After a bath, books and finally tucking a sleepy boy into his bed, I got a call from my aunt in Winnipeg asking if I’d zip over to check up on my grandparents – no one had heard from them in a couple of days and the phone was constantly busy. I did just that – bringing my trusty little guard dog to prowl around Bayshore with me – and when I arrived, knocking on the back door at 10pm, they were inside, just happy to see us, and we tried to figure out what was up with the phones.

Driving home then, in the dark, with a misty slice of moon softly shining above and the silence all around, I thought that they’ve achieved such a great thing – the ability to be happy in a life well led. They go to doctors appointments and buy groceries, take the bus and smile at strangers, and in the evening they contentedly watch TV, play cards or read. Having seen so much, lost so many and now just being able to enjoy being comfortable with no pretense – it’s amazing.

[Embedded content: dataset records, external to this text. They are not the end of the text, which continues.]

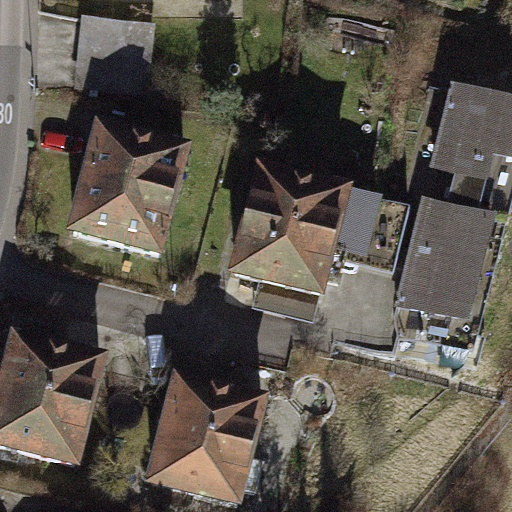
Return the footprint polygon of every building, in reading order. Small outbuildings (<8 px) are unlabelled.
[(156,26),(86,17),(77,88),(147,97),(156,26)] [(511,110),(480,103),(461,183),(490,190),(485,209),(511,215),(511,209),(511,110)] [(228,172),(115,141),(88,244),(200,274),(228,172)] [(392,206),(288,181),(261,290),(365,315),(392,206)] [(511,231),(444,214),(416,321),(511,345),(511,231)] [(26,343),(5,451),(116,473),(137,365),(26,343)] [(204,383),(182,497),(261,511),(292,511),(314,403),(204,383)]
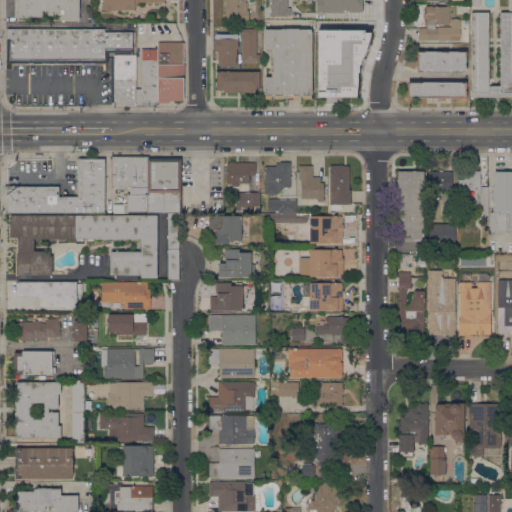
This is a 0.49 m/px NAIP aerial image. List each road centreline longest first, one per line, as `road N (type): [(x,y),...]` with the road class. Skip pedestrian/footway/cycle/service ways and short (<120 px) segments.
road 1 (residential): [(393,0),(378,132),(377,511)]
road 2 (secondary): [(511,132),(109,132)]
road 3 (residential): [(183,511),(183,305)]
road 4 (residential): [(199,132),(198,0)]
road 5 (residential): [(511,375),(381,378)]
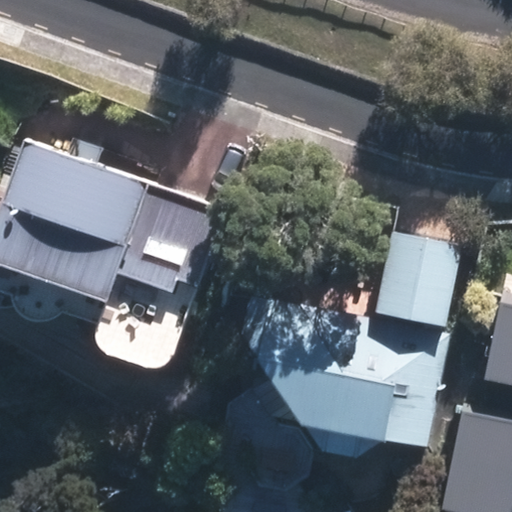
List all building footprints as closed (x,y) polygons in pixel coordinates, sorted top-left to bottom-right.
[(90,341),(99,353),(154,368),(166,359),(167,355),(173,358),(227,214),(19,137),(0,187),(0,303),(3,304),(12,298),(11,303),(23,319),(43,321),(53,313),(92,327),(90,341)] [(459,244),(393,230),(375,310),(442,324),(459,244)] [(511,294),(500,292),(482,372),(511,378),(511,294)] [(449,334),(269,301),(247,419),(427,453),(449,334)] [(511,511),(511,423),(460,412),(439,508),(459,511),(511,511)]
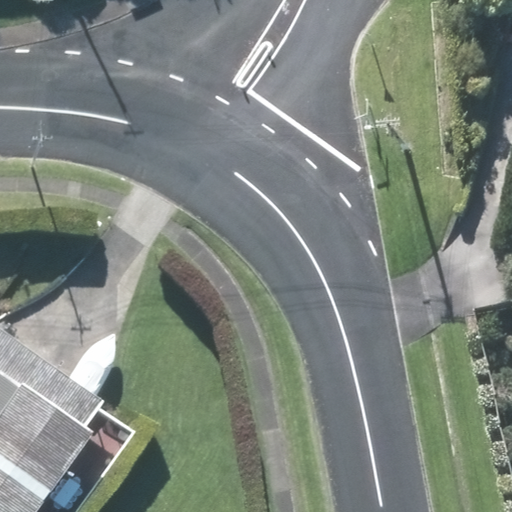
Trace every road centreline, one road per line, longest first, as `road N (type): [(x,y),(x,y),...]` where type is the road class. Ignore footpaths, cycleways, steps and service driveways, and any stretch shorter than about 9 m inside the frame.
road 1 (residential): [(218,153),(299,233),(342,310),(381,511)]
road 2 (residential): [(218,153),(85,113),(0,113)]
road 3 (residential): [(218,153),(302,0)]
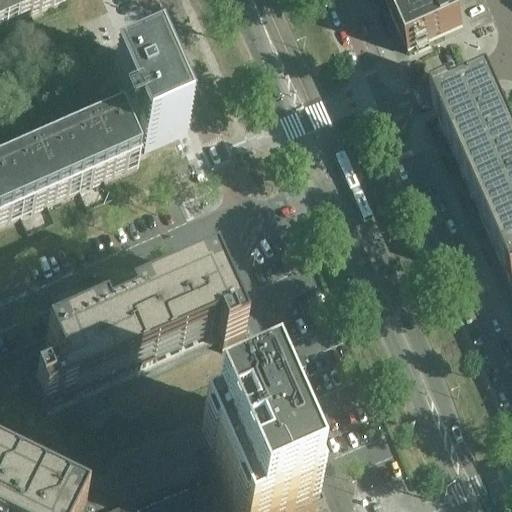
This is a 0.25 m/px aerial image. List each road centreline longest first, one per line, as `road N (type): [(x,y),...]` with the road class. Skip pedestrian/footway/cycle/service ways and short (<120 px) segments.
road 1 (secondary): [(480,511),(339,183)]
road 2 (residential): [(346,511),(223,246),(251,233)]
road 3 (residential): [(390,115),(511,385)]
road 4 (residential): [(0,320),(241,213)]
road 5 (secondary): [(339,183),(256,0)]
road 6 (residential): [(241,213),(162,39)]
road 7 (residential): [(0,133),(73,99),(107,63),(162,39)]
road 8 (residential): [(511,62),(390,115)]
road 9 (residential): [(339,0),(390,115)]
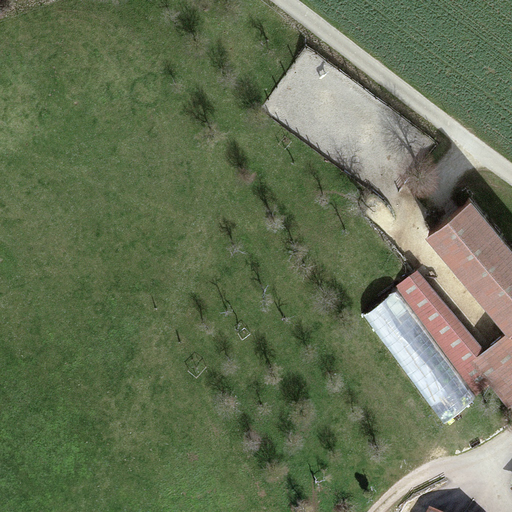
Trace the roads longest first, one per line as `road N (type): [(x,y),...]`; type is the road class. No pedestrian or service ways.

They don’t care that they’ve done the same things over and over – they had adventure and traveled, there were children, grandchildren and great-grandchildren, messy mealtimes, funny stories. Routine and predictable things are good now, and they can remember the past but also just simply enjoy the present moment. There’s no worry or doubt or wondering about what to do. Now is good enough, whether you live in the same place year after year and do the same thing again and again. They’re happy, and I am too.